Mais hier, à la place du couple de militaires à la retraite, c'est ce trou du fion de journaliste Sosnowski qui m'attendait en planque à l'arrêt de bus.

Comme de par hasard il était juste là au bon moment. Et comme de par hasard ça tombait bien puisqu'il avait tout un tas de nouvelles questions à me poser à propos de Mirabelle. Il voulait savoir en particulier pourquoi elle et moi on avait passé autant de temps dans les casinos des côtes bretonnes et normandes durant les quinze mois de notre relation. Et aussi comment je pouvais avoir assez d'argent pour payer tous ces voyages et ces restaurants et ces nuits d'hôtel alors qu'aucun mouvement n'apparaissait sur mon compte courant pour régler ces dépenses.

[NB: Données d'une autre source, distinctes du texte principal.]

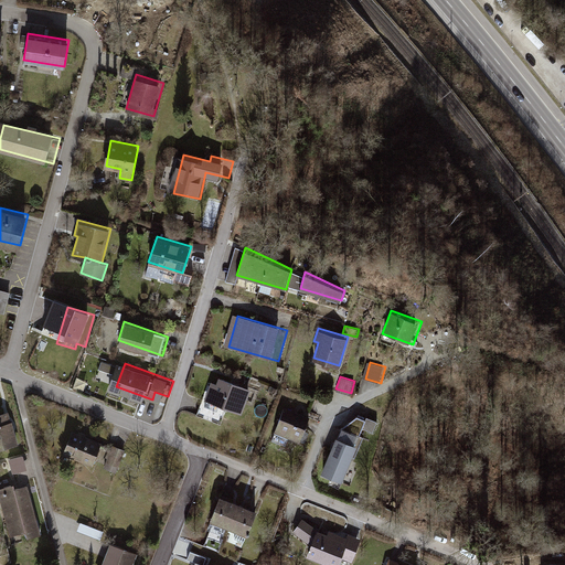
[(220,384),(215,383),(209,402),(247,416),(257,391),(223,377),(220,384)]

J'avais bien envie de lui répondre que j'étais tenu au secret bancaire de par mon métier, mais j'ai préféré faire semblant de ne pas l'entendre et regarder droit devant moi vers les quais en attendant le bus. Il y avait pas mal de monde à attendre à cette heure là et je me disais que si je l'ignorais avec assez de conviction, les gens croiraient que j'étais victime d'un psycho-débile comme ça arrive parfois. Je veux dire : dans n'importe quelle ville du pays, il y a toujours un paquet de tarés illuminés qui tiennent la grappe à de parfaits inconnus et font leur petite crise de paranoïa en public. Je me suis d'ailleurs toujours demandé comment ça se faisait que de tels énergumènes soient en liberté. Il y a pourtant tout un tas de services sociaux à la con qui sont censé les gérer, non ? Alors que font les éducateurs de l'aide sociale, les organismes de tutelles, de curatelles, les hopitaux de jours, les centres socio-éducatifs et toutes ces conneries de services publics de mes deux ? Ils se touchent les rouleaux à longueur de journée et ils laissent les tarés en liberté ?

Bref.

Le bus est arrivé et ce connard est monté et s'est assis à côté de moi. Il a sorti son calepin et il s'est mis à énumérer tout un tas de faits divers arrivés aux alentours de la rue Louis Jouvet depuis l'époque où j'y habite. Il a pas mal insisté sur l'accident fatal qui est arrivé à l'ancienne propriétaire de ma maison quelques mois avant que je l'achète. Il m'a aussi lu le témoignage de l'agent immobilier qui me l'avait vendu. Il voulait savoir pourquoi j'avais accepté d'acheter un bien dont personne ne voulait. Et aussi pourquoi j'avais choisi exprès un quartier connu pour être habité uniquement par des retraités. Et comment je m'étais débarrassé de la puanteur infecte qui régnait dans la maison alors que les héritiers de la vieille et l'agence immobilière n'avait jamais réussi à dissiper ce mystère. Et enfin, si j'avais quelque chose à voir avec ce mystérieux accident mortel.

Comme je ne répondais toujours pas, il m'a précisé que ce n'était pas très grave. Que de toute manière, il avait expédié sa liste de questions à Monsieur Stanley Besnard, juge d'instruction près le Tribunal de Grande Instance de Saint-Quentin. Que donc, tôt ou tard, je devrais répondre de mes actes devant la justice.

Arrivés à l'arrêt Parc Raimu, nous sommes tous les deux descendus et nous avons marché en silence l'un à côté de l'autre. Je suis entré dans ma maison et lui dans sa Citroën.

C'était super pénible.

Je ne sais pas du tout si je dois tuer ce type tout de suite ou non. Je veux dire : il commence à savoir pas mal de trucs à mon sujet – et la plupart sont vrais – et si c'est vrai qu'il envoie ses notes au juge et aux gendarmes, il va finir par sérieusement me mettre dans la merde. Sauf que s'il disparaît maintenant, ça paraîtra quand même super chelou.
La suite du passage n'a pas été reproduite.